Look a little closer and you’ll see that the two cheerful girls are so giddy because they have started a game of throwing meatballs to each other across the table. One sneakily whips a piece of carrot to her sister, who then smashes some broccoli into the grain of the table. One spills her milk and the other drops her fork onto the floor. Repeat.

I try hard to keep decorum, but they are two and four years old and are still learning table manners. We try to get through the dinner as best we can, with most of the food ending up in their bellies instead of on the floor. That’s a win in my books. My husband finishes up work just as we’re cleaning up, and I breathe a sigh of relief: I’m no longer outnumbered. Backup has arrived.

By the end of the day, like most mothers, I’m exhausted. I’ve worked, I’ve taken care of two energetic kids, I’ve cleaned, I’ve cooked. I’ve sent off emails to clients while playing dollhouse and vacuumed around little toy trains in the hallway. I’ve handed out what seems like hundreds of snacks while setting up next week’s playdates. I’ve made deadlines, I’ve kissed boo-boos, I’ve given countless hugs. I’ve wiped away tears — both theirs and my own. It’s been a long day.

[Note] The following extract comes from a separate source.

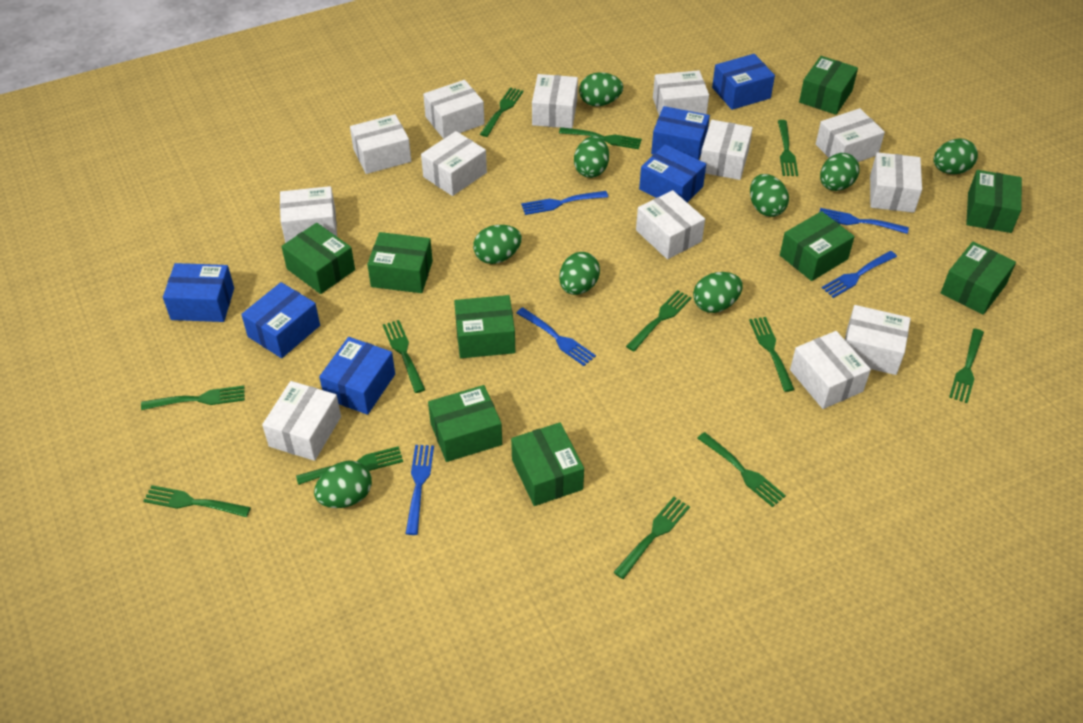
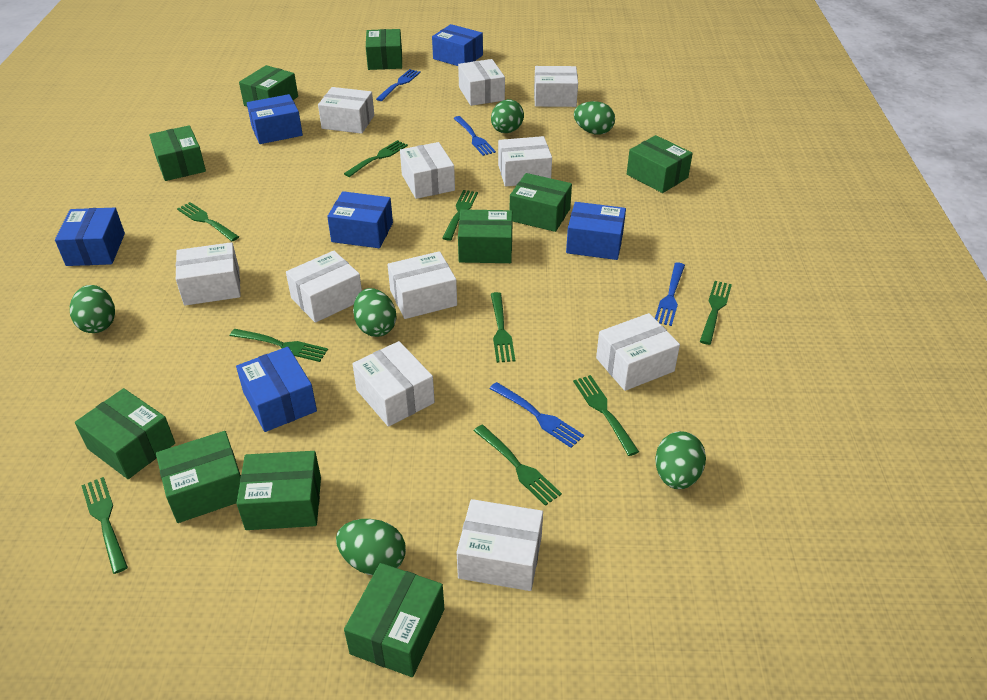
blue fork: [406,445,434,535] [516,307,596,366] [521,191,608,215] [819,208,909,234] [822,251,897,298] = 5 -> [376,69,421,101] [453,116,496,156] [489,382,584,448] [655,262,685,326] = 4
green box: [281,223,355,294] [367,232,433,293] [428,385,502,462] [454,295,515,358] [511,422,584,506] [780,211,855,281] [799,56,858,115] [941,242,1016,315] [966,170,1022,233] = 9 -> [75,388,175,479] [149,125,206,181] [156,431,241,523] [236,451,321,530] [239,65,298,107] [344,563,444,677] [366,29,402,70] [458,209,512,263] [510,173,572,232] [627,135,693,193] = 10
green egg: [314,461,372,508] [473,225,522,264] [559,252,600,295] [574,136,609,178] [579,72,623,107] [693,272,743,313] [750,174,789,217] [820,153,859,191] [934,138,978,174] = 9 -> [70,285,115,333] [336,519,406,575] [353,288,397,337] [491,99,524,133] [574,101,615,135] [655,431,706,489] = 6
green fork: [141,386,245,410] [143,485,251,517] [296,446,403,485] [383,320,425,393] [480,87,524,137] [559,127,642,149] [613,497,690,579] [626,290,692,351] [697,432,786,507] [749,317,795,392] [778,120,798,176] [949,329,984,403] = 12 -> [81,477,128,574] [177,202,239,241] [230,329,328,362] [344,140,408,177] [442,190,478,241] [474,425,562,506] [491,292,515,363] [573,375,639,456] [700,281,732,345] = 9
white box: [262,381,341,461] [280,186,337,243] [350,114,411,174] [421,131,487,196] [423,80,485,139] [532,74,578,129] [636,190,705,259] [653,70,709,116] [700,120,753,180] [790,331,871,409] [816,108,885,162] [845,305,911,375] [870,152,922,213] = 13 -> [176,242,241,306] [286,251,362,323] [318,87,374,134] [352,341,435,427] [387,251,457,319] [400,142,455,199] [457,499,543,591] [458,59,505,106] [498,136,552,187] [534,66,578,107] [596,313,680,391] = 11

It’s hard to keep pouring from an empty cup, which is why it’s so important to feed ourselves as mothers. We put in so much into raising our children that we often forget about ourselves.

But there’s one thing that always fills my cup.

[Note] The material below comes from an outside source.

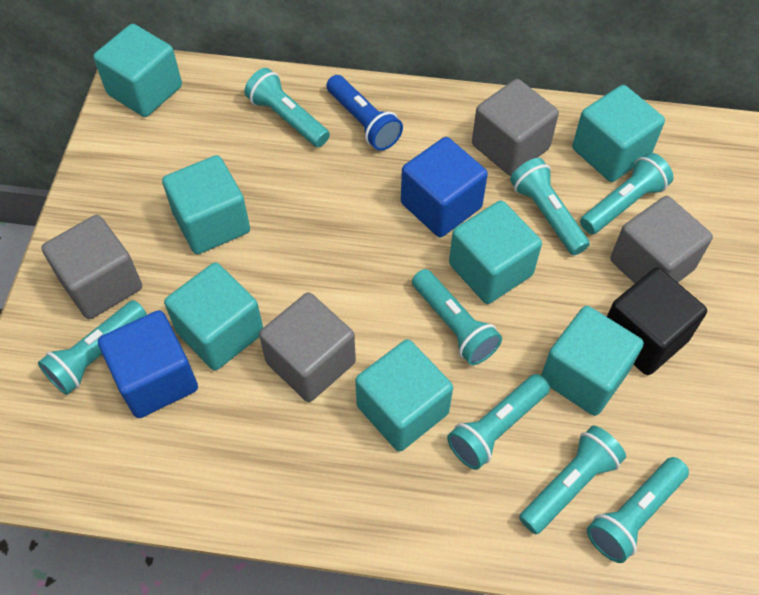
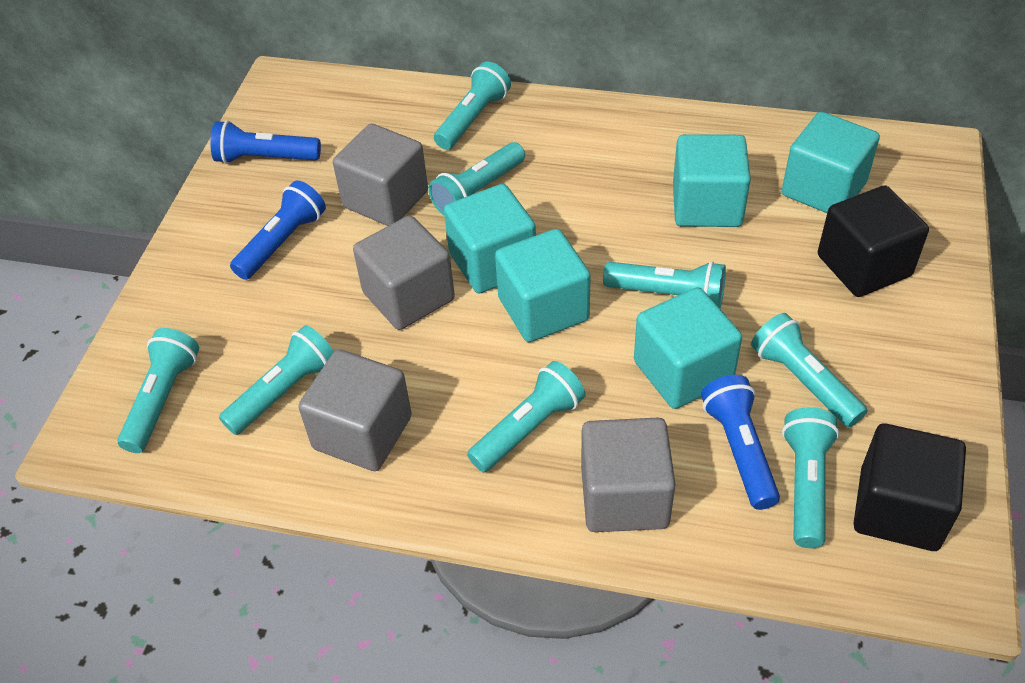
black cube: [607,267,707,375] = 1 -> [818,185,929,297] [853,423,966,551] = 2
blue cube: [98,310,198,418] [401,137,488,237] = 2 -> none = 0
blue flashlight: [326,75,403,151] = 1 -> [210,120,321,164] [230,180,326,280] [701,375,780,510] = 3
turquoise cube: [93,24,182,117] [162,155,250,254] [164,262,263,370] [355,339,453,452] [449,201,542,304] [541,306,644,416] [572,85,665,182] = 7 -> [444,184,536,293] [495,229,591,342] [634,287,742,409] [673,134,751,227] [782,112,880,213] = 5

My cup gets refilled whenever I have a “mom date.” I joined a local mommy group on Facebook after my second daughter was born. It was the middle of winter and I was feeling isolated. I thought this would be a good way to meet other moms on maternity leave so I would have some adults to talk to.

My mom friends gave me much more than I was looking for.

While that maternity leave is well in the past, we have formed friendships that continue to help us feel like ourselves again.

About once a month (or whenever we can manage it), we meet to fill up on conversation (and wine). Sometimes we go to new restaurants, sometimes we wear sweatpants and lounge in someone’s rec room. No matter where we are, there is always honest conversation (about our kids’ latest antics) and lots of laughter (about how funny it feels to wear a real bra). We let it all out — the good, the bad, the ugly.

With this group of mothers, there is no censorship because we’re on the same page.

We’re all contending with thrown meatballs and smashed broccoli.

We’re all telling our children to chew their food and to stop spitting out their milk like a fountain.

We’re all barely coming up for air by the end of the day.

We’re all in desperate need of a refill before our cups run completely dry.

And so, every few weeks, like clockwork, someone sends a message in our long-standing group chat about how we need to get together immediately. We set a date, we show up, and we revive ourselves.

Our kids aren’t the only ones who need feeding. We’re hungry, too — for peace, for laughter, and for someone who listens to us the first time. We’re hungry for conversation, for venting, for sisterhood.

We find it in each other. And then we go back to face the next day with a renewed sense of strength and resiliency. Our cups are full again, and we’ve got a lot to give.